Kashmir, which is the longest pending dispute between India and Pakistan, has been on an edge for the past six months after India revoked Article 370 that gave the region special status.
Under the government crackdown, strict communication and military curbs were imposed in the region to prevent protests. While the restrictions have gradually been eased, there continues to be a blanket ban on the use of social media sites.
A senior police official told Al Jazeera that they are “examining various accounts and screenshot after which action will be initiated”.
“Anyone found using social media and posting any anti-national material can be called for questioning,” the official said, adding that “the action is aimed to find the characters spreading the rumours and take action against them through proper legal procedure”.
‘Fearful and panicky’
The FIRs have been registered under the UAPA and Section 66-A (b) of the Indian Information Technology (IT) Act – misleading people with electronic communication – but the experts have termed it illegal saying the section was struck down by India’s top court in March 2015 as it violated free speech.
Geeta Seesu, a Mumbai-based co-founder of FreeSpeech Collective, an advocacy group that works for promoting free speech in India, termed the FIR as a “sweeping generalisation to intimidate and criminalise everyone”.
“Applying UAPA is an attempt to make people – none of whom are named and identified – fearful and panicky,” Seesu said.

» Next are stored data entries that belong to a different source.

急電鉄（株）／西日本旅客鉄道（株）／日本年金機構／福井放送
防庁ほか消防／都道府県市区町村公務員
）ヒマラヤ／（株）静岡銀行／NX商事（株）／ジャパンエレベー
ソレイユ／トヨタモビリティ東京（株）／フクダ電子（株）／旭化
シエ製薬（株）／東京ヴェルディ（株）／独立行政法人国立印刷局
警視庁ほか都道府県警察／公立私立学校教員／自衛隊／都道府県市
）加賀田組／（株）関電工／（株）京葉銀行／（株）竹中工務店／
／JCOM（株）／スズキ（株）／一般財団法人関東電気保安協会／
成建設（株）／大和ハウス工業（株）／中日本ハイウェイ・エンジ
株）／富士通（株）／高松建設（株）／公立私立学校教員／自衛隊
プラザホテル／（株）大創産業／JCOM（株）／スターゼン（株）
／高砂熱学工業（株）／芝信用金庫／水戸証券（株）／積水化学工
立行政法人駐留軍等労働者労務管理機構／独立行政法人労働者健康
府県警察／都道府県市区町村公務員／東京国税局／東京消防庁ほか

The Internet Freedom Foundation, an organisation based in India that advocates for digital rights and net neutrality, has also criticised the filing of the FIRs.
Srinivas Kodali, an independent researcher based in Hyderabad who studies data and internet in India, termed the move as “unconstitutional”.
“This is a clear violation of digital rights of people. Today it is being implemented in Kashmir and tomorrow it can become a general practice in India,” he told Al Jazeera.